Aside from that primary reason, it is also because if you keep sending people to jail over and over again, it ends up as an expensive affair for the person. Fighting a case needs a lot of financial resources, even if it is a bogus case. The state knows that certain cases wouldn’t stand in the court of law, like my case, but it still does because to deplete not just the person’s mental and physical strength but also the financial strength too.
The government employed a clever tactic in my case. Soon after my release order came from the Supreme Court on July 19, the government revoked NSA against me. In the July 20 hearing, solicitor general of India Tushar Mehta told the Supreme Court bench that I was released and the government revoked NSA and, therefore, the bench should put the matter to rest. Our counsel Shadan Farasat argued that the matter for compensation had been there in the original petition. The Supreme Court bench said it is a serious matter and a person’s liberty was lost and, therefore, issued a notice to the Manipur government to reply on my illegal detention within two weeks.
The next hearing of the case is set for August 6.
You are also a part of a political party, People’s Resurgence and Justice Alliance (PRJA). You had contested the last assembly polls held in 2017 as its candidate. Do you see this act and the slapping of several other cases against you over a period of time by the BJP-led government as an attack on a political opponent?
Certainly, it is. It is a blatant example of political persecution by abusing its government’s constitutional powers.
There has been an attempt to take away my means of livelihood too. I am a graduate of the prestigious Harvard Kennedy School; I returned to my state to give back something worthwhile to our people and began running a vocational training school for girls in Imphal.

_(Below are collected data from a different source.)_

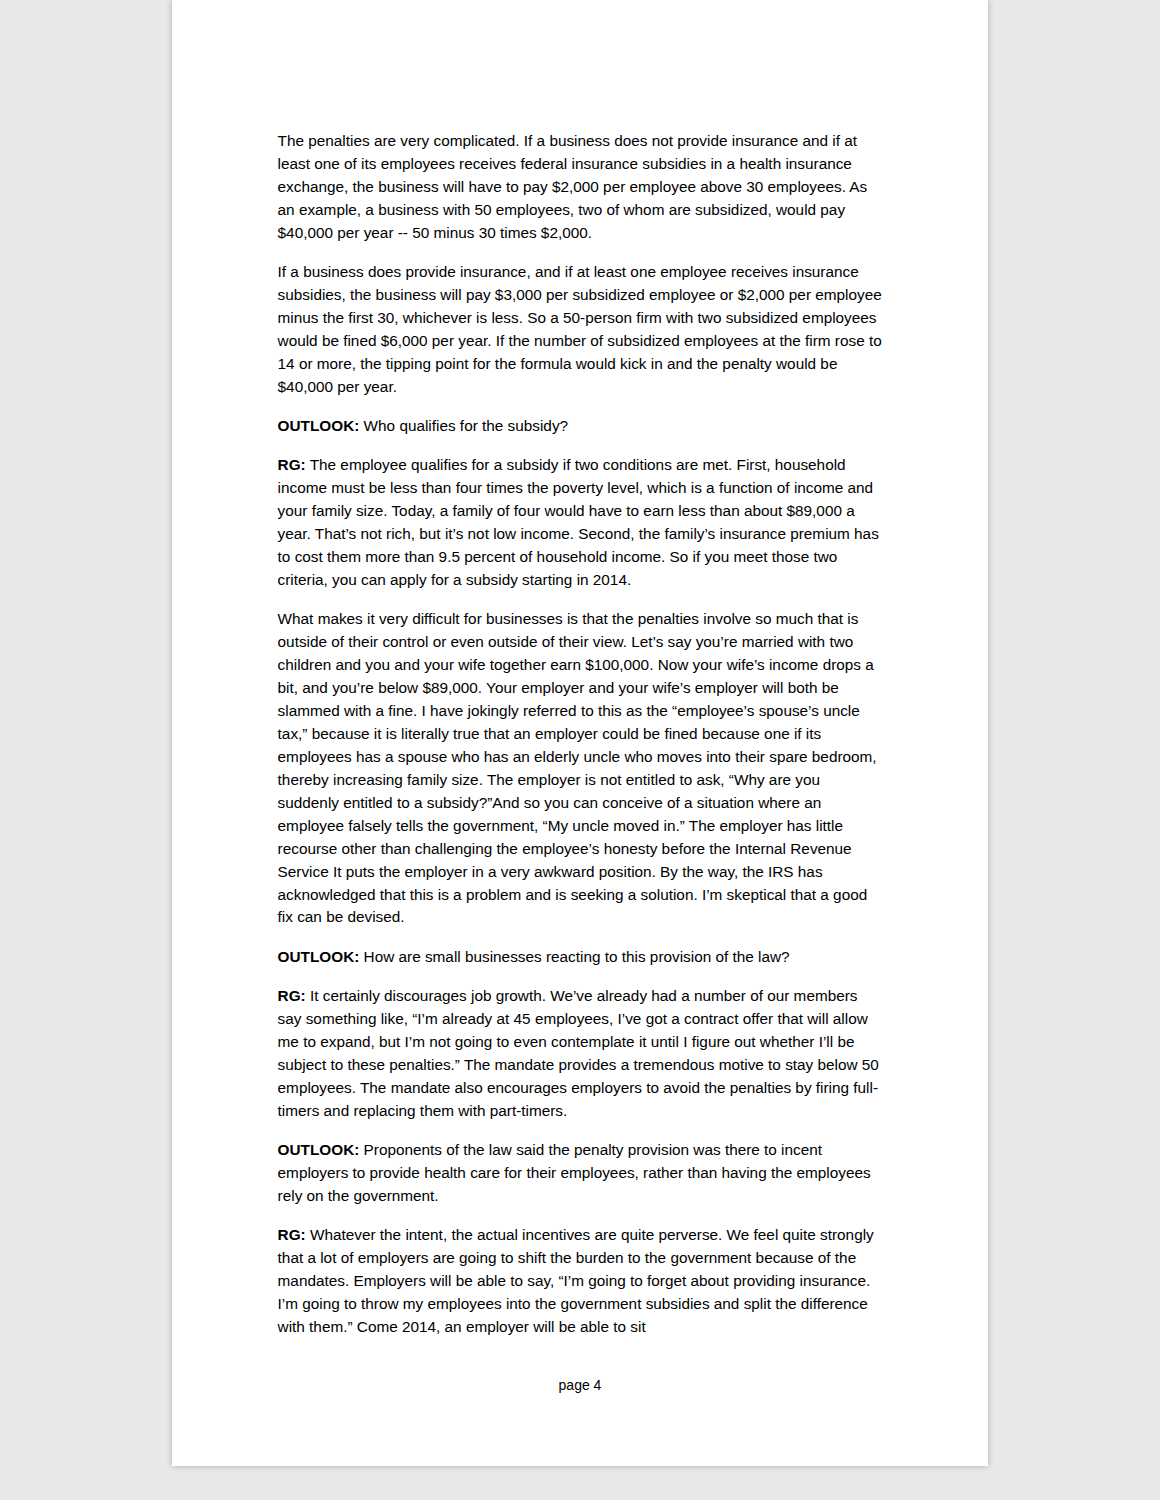The penalties are very complicated. If a business does not provide insurance and if at least one of its employees receives federal insurance subsidies in a health insurance exchange, the business will have to pay $2,000 per employee above 30 employees. As an example, a business with 50 employees, two of whom are subsidized, would pay $40,000 per year -- 50 minus 30 times $2,000.
If a business does provide insurance, and if at least one employee receives insurance subsidies, the business will pay $3,000 per subsidized employee or $2,000 per employee minus the first 30, whichever is less. So a 50-person firm with two subsidized employees would be fined $6,000 per year. If the number of subsidized employees at the firm rose to 14 or more, the tipping point for the formula would kick in and the penalty would be $40,000 per year.
OUTLOOK: Who qualifies for the subsidy?
RG: The employee qualifies for a subsidy if two conditions are met. First, household income must be less than four times the poverty level, which is a function of income and your family size. Today, a family of four would have to earn less than about $89,000 a year. That’s not rich, but it’s not low income. Second, the family’s insurance premium has to cost them more than 9.5 percent of household income. So if you meet those two criteria, you can apply for a subsidy starting in 2014.
What makes it very difficult for businesses is that the penalties involve so much that is outside of their control or even outside of their view. Let’s say you’re married with two children and you and your wife together earn $100,000. Now your wife’s income drops a bit, and you’re below $89,000. Your employer and your wife’s employer will both be slammed with a fine. I have jokingly referred to this as the “employee’s spouse’s uncle tax,” because it is literally true that an employer could be fined because one if its employees has a spouse who has an elderly uncle who moves into their spare bedroom, thereby increasing family size. The employer is not entitled to ask, “Why are you suddenly entitled to a subsidy?”And so you can conceive of a situation where an employee falsely tells the government, “My uncle moved in.” The employer has little recourse other than challenging the employee’s honesty before the Internal Revenue Service It puts the employer in a very awkward position. By the way, the IRS has acknowledged that this is a problem and is seeking a solution. I’m skeptical that a good fix can be devised.
OUTLOOK: How are small businesses reacting to this provision of the law?
RG: It certainly discourages job growth. We’ve already had a number of our members say something like, “I’m already at 45 employees, I’ve got a contract offer that will allow me to expand, but I’m not going to even contemplate it until I figure out whether I’ll be subject to these penalties.” The mandate provides a tremendous motive to stay below 50 employees. The mandate also encourages employers to avoid the penalties by firing full-timers and replacing them with part-timers.
OUTLOOK: Proponents of the law said the penalty provision was there to incent employers to provide health care for their employees, rather than having the employees rely on the government.
RG: Whatever the intent, the actual incentives are quite perverse. We feel quite strongly that a lot of employers are going to shift the burden to the government because of the mandates. Employers will be able to say, “I’m going to forget about providing insurance. I’m going to throw my employees into the government subsidies and split the difference with them.” Come 2014, an employer will be able to sit
page 4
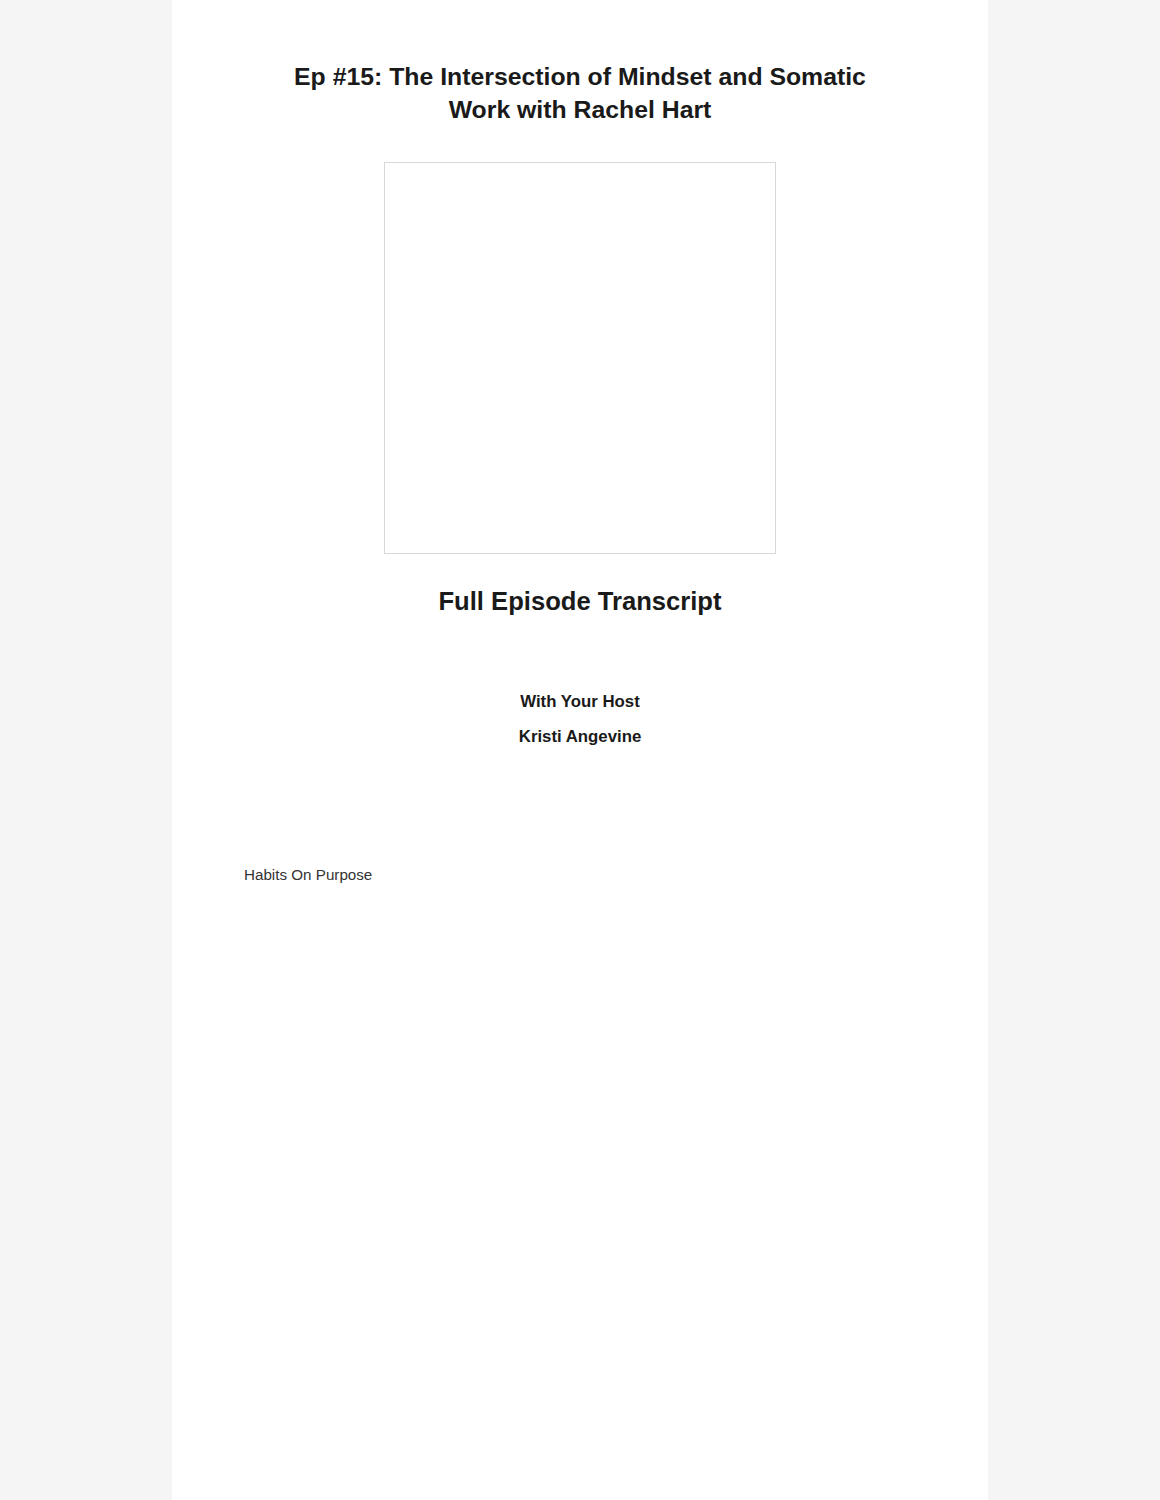Ep #15: The Intersection of Mindset and Somatic Work with Rachel Hart
Full Episode Transcript
With Your Host
Kristi Angevine
Habits On Purpose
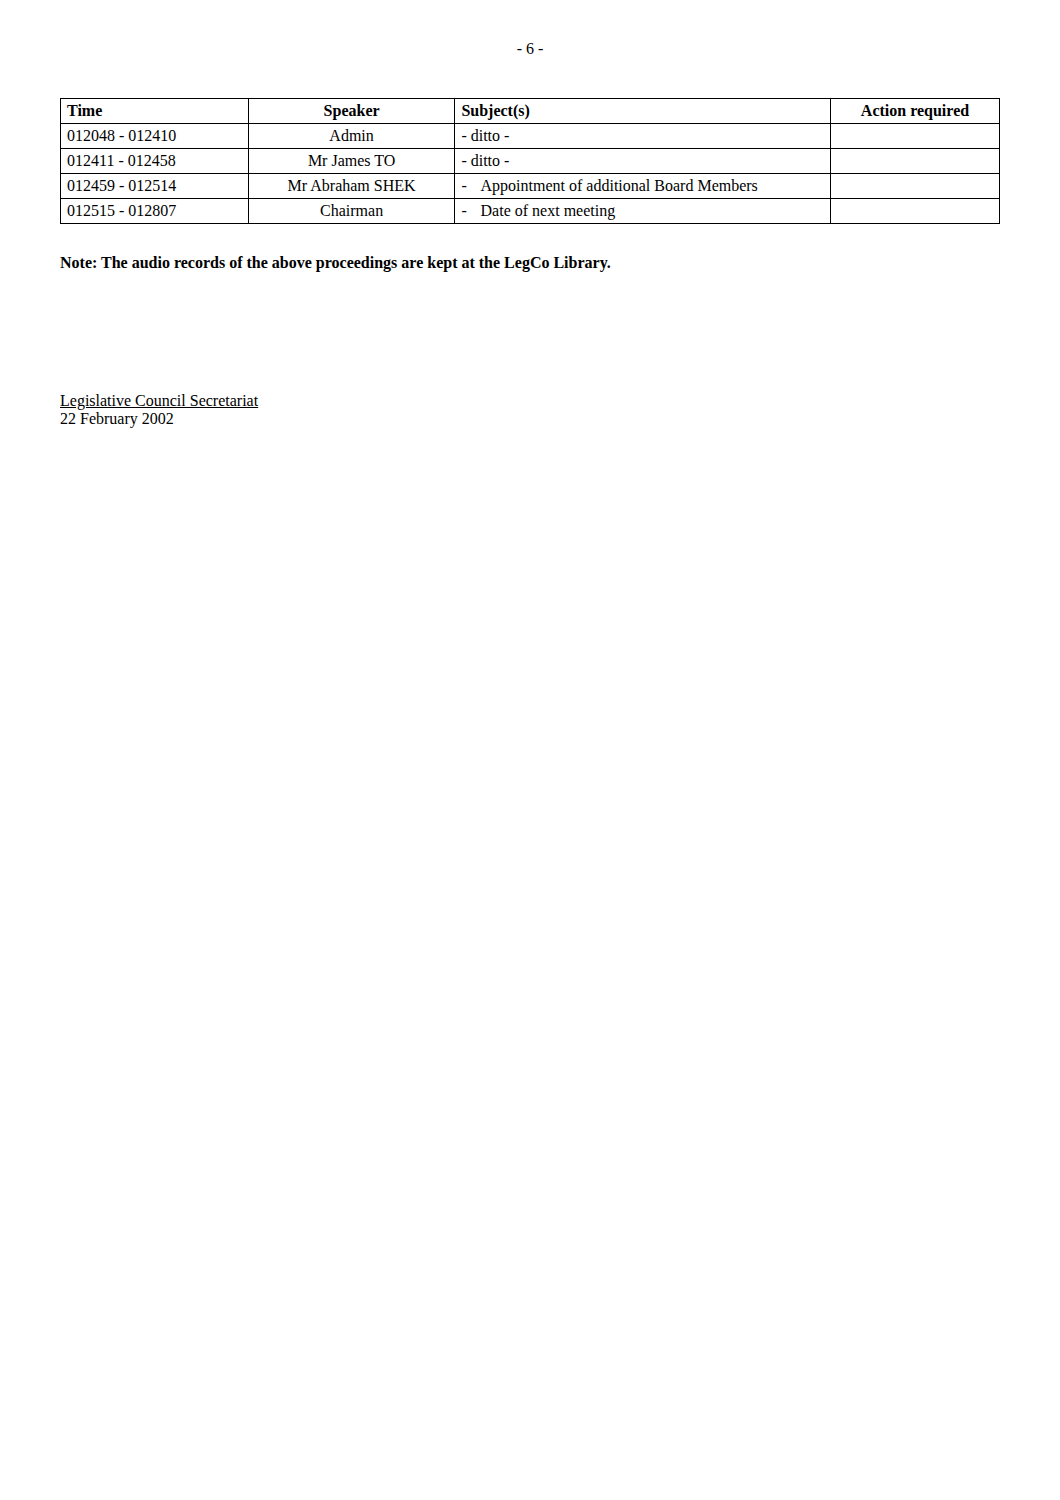- 6 -
| Time | Speaker | Subject(s) | Action required |
| --- | --- | --- | --- |
| 012048 - 012410 | Admin | - ditto - | |
| 012411 - 012458 | Mr James TO | - ditto - | |
| 012459 - 012514 | Mr Abraham SHEK | - Appointment of additional Board Members | |
| 012515 - 012807 | Chairman | - Date of next meeting | |
Note: The audio records of the above proceedings are kept at the LegCo Library.
Legislative Council Secretariat
22 February 2002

We had an enrolment of 140 students in various courses like spoken English, computer training, etc. We gave them job placements too. The programme was partially funded by the Union Ministry of Rural Development.
In February this year, the state police shut down my school alleging that there is a charge of misuse of the Central government’s funds against me. All my equipment was seized. I am now fighting a case in the lower court against that charge.
I see blatant vindictive politics at play here.